**About this task:** Copy exactly. Begin with the line that contains "left knee: (273, 787)" and stop after the last line of the records.
Start of Data section
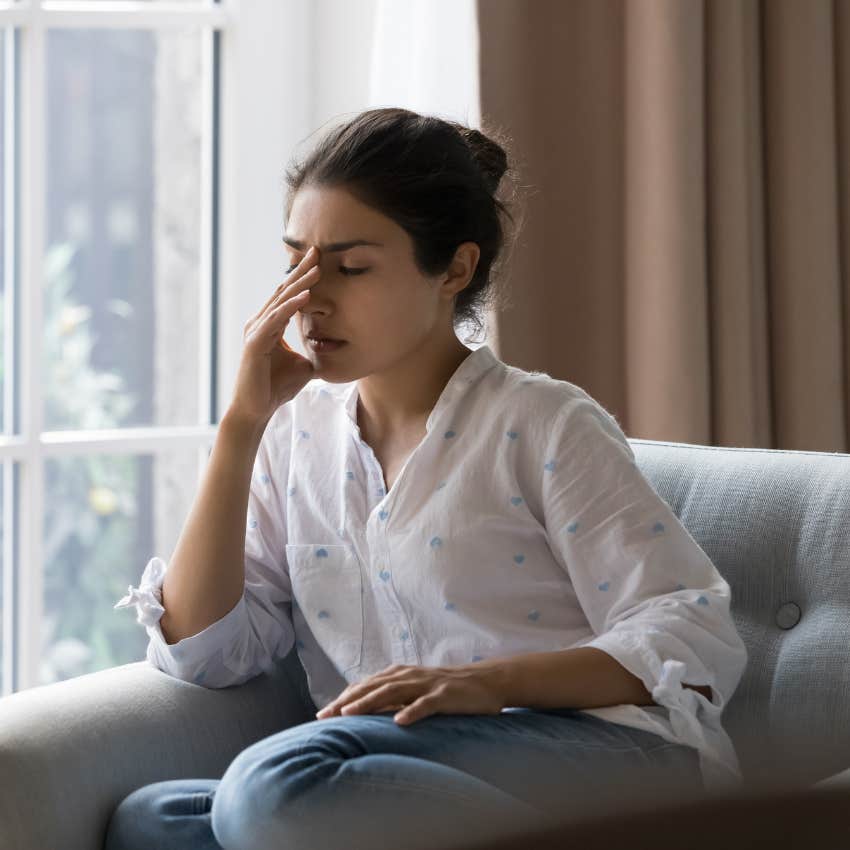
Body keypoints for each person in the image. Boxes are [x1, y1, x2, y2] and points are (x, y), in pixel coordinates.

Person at [108, 106, 747, 850]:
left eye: (349, 268)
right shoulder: (294, 436)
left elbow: (692, 634)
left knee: (273, 787)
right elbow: (204, 652)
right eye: (296, 264)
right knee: (153, 820)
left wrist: (490, 686)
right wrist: (240, 428)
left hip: (601, 755)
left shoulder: (542, 423)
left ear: (455, 268)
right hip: (399, 765)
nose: (311, 299)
End of Data section
**Solved exercise:**
left knee: (273, 787)
right elbow: (204, 652)
right eye: (296, 264)
right knee: (153, 820)
left wrist: (490, 686)
right wrist: (240, 428)
left hip: (601, 755)
left shoulder: (542, 423)
left ear: (455, 268)
right hip: (399, 765)
nose: (311, 299)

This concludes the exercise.